Single-Step Solar Cell Generation

With a patented technology of their own creation known as rapid spray plasma processing, the Dauskardt team were able to make films of photovoltaic perovskite quickly. A robotic device with two nozzles is used. One nozzle sprays a liquid solution of perovskite chemical precursors over a pane of glass. 
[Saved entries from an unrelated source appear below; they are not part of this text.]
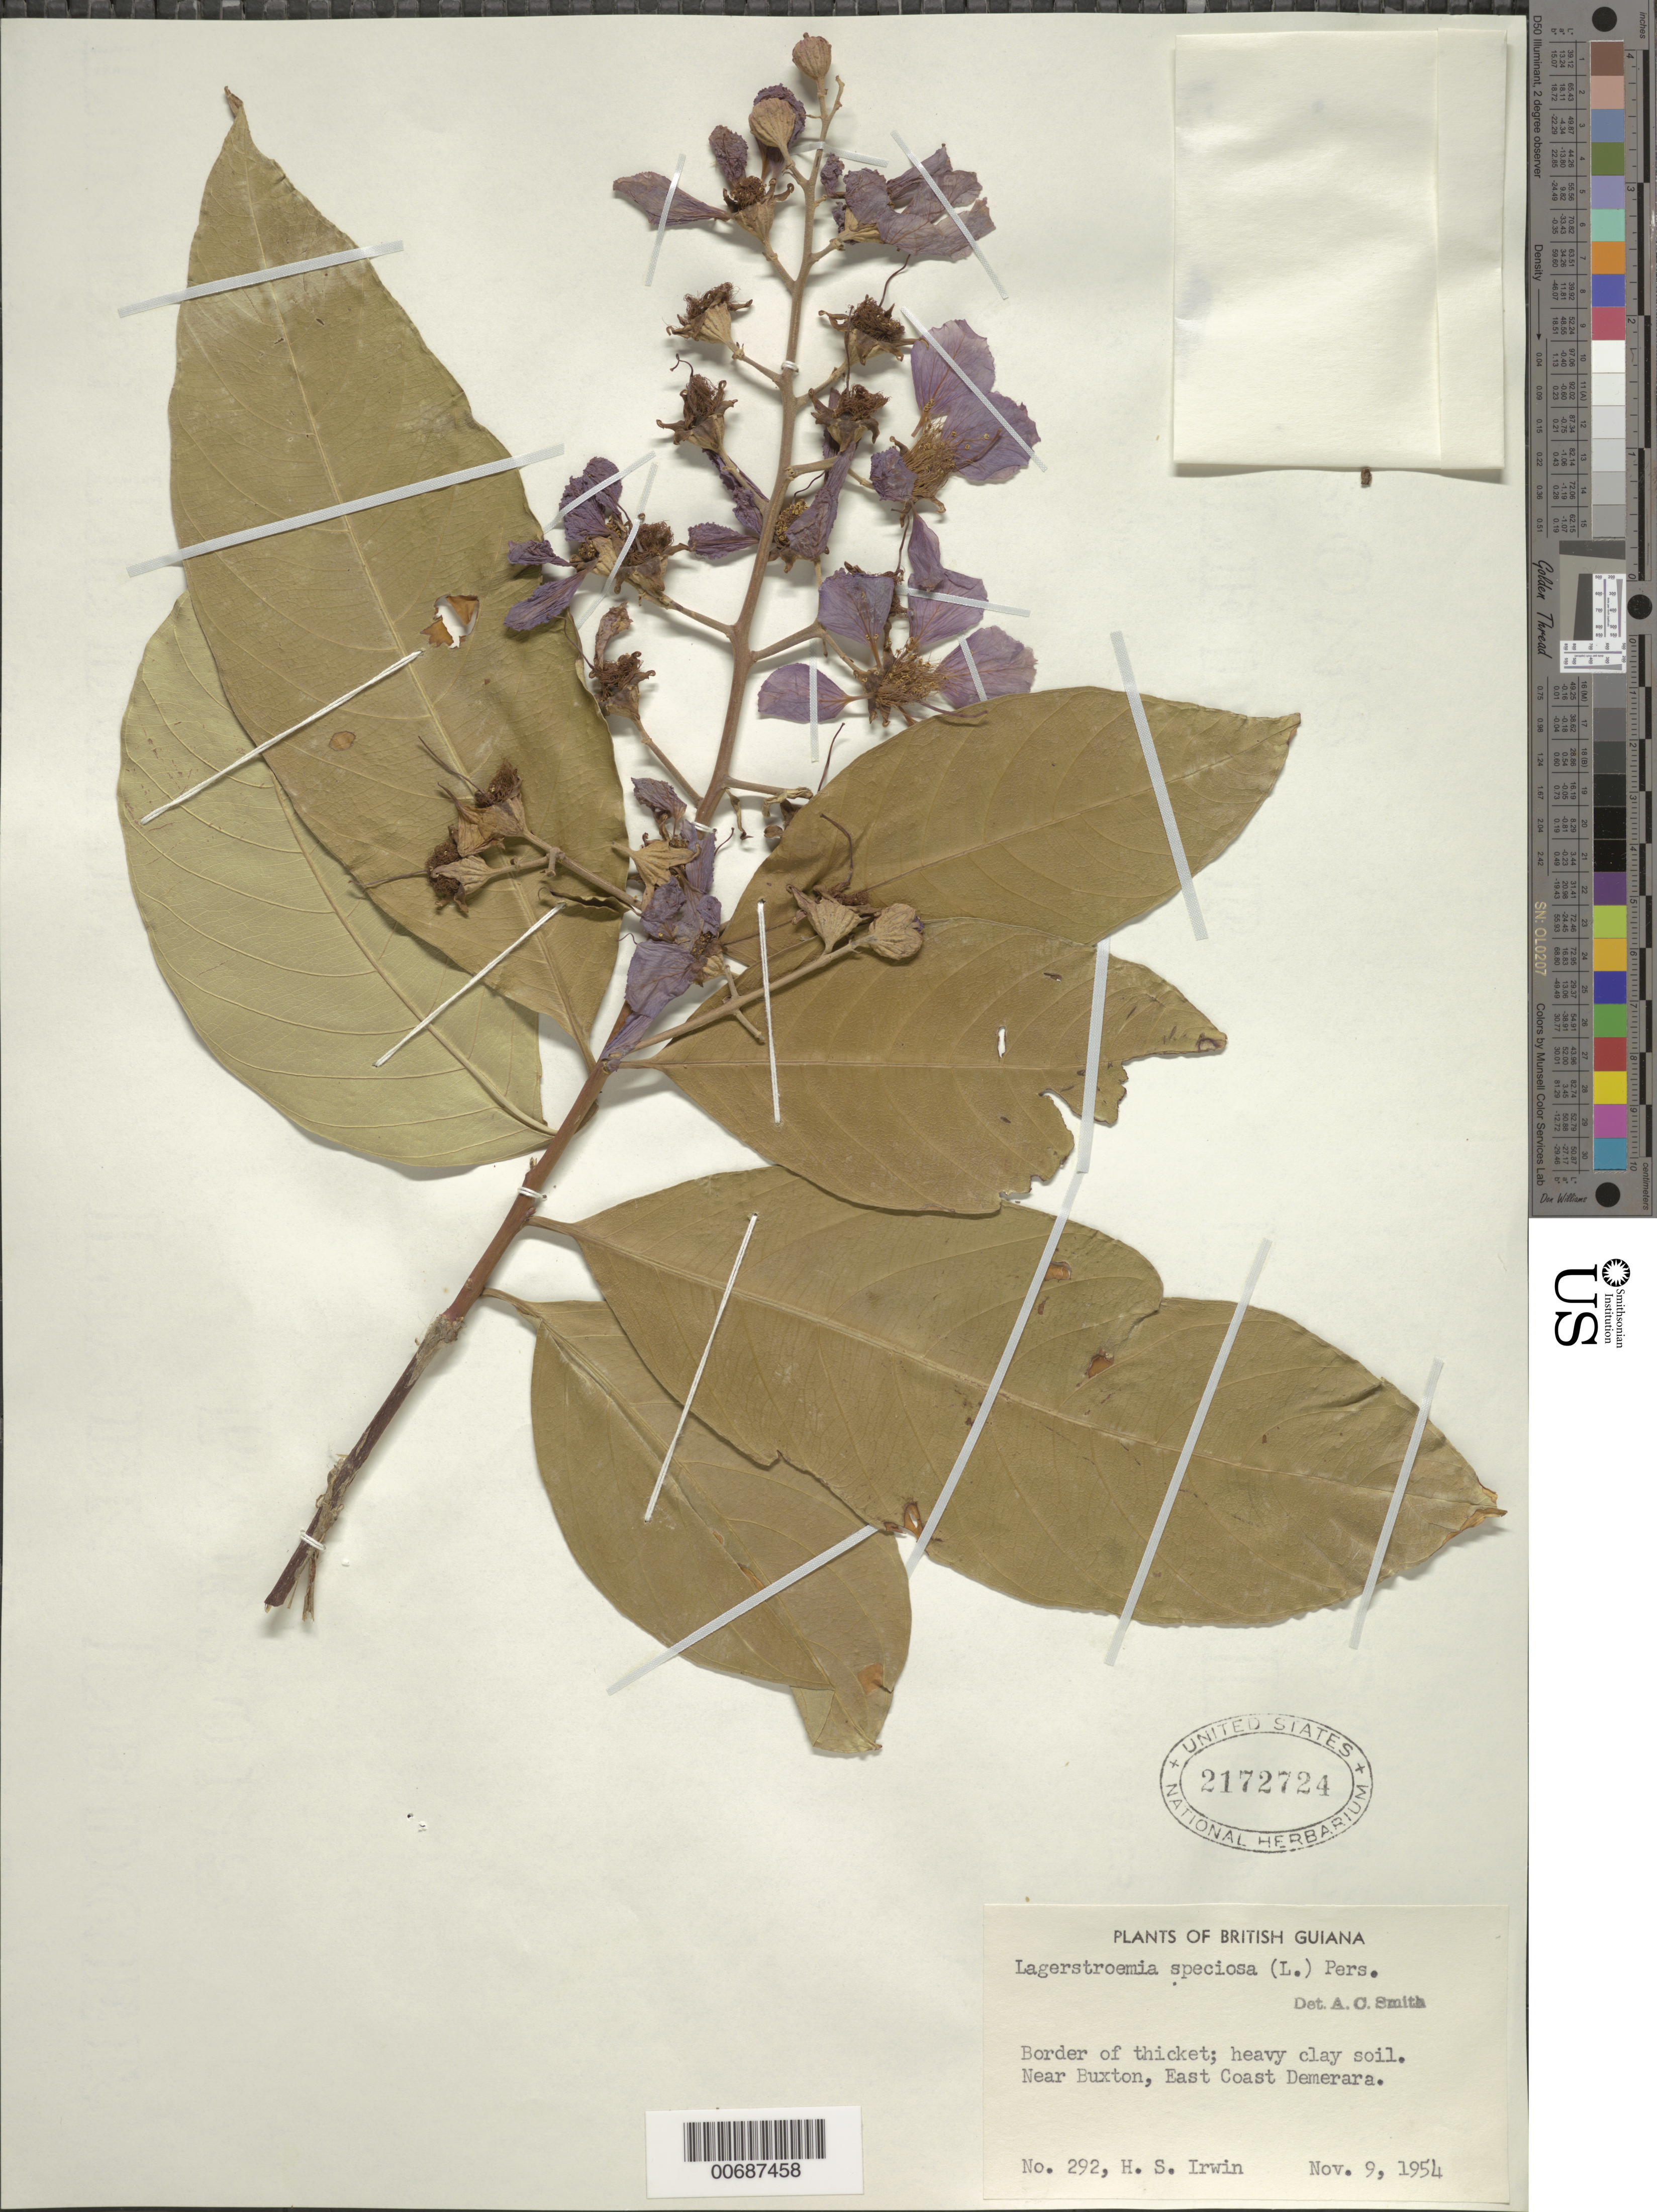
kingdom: Plantae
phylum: Tracheophyta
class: Magnoliopsida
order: Myrtales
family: Lythraceae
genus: Lagerstroemia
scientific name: Lagerstroemia speciosa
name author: (L.) Pers.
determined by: Smith, A. C.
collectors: H. Irwin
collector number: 292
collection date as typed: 9-Nov-54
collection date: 1954-11-09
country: Guyana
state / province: Demerara-Mahaica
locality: Buxton, near, East Coast Demerara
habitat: Border of thicket; heavy clay soil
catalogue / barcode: US 2172724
The second nozzle simultaneously releases a burst of plasma. Using this method, the Stanford team was able to make  40 feet (12 meters) of perovskite film per minute. This is a record-breaking production rate that appears to be four times faster than silicon cell manufacturing. Additionally, the perovskite cells exhibited a power conversion efficiency of 18%. The Stanford team estimated the cost per square foot of their perovskite at 25 cents compared to $2.50 or so per square foot required to produce silicon modules.

 

The Stanford team used rapid spray plasma processing to create their perovskite modules. Image used courtesy of Stanford University

 

To make perovskite modules ready for commercial markets, the Stanford team made them so that they can operate at 15.5 percent efficiency even after being left on the shelf for five months. Looking to the future, the team are working to make their modules more resilient and durable so that it can be used for potential utility-scale production.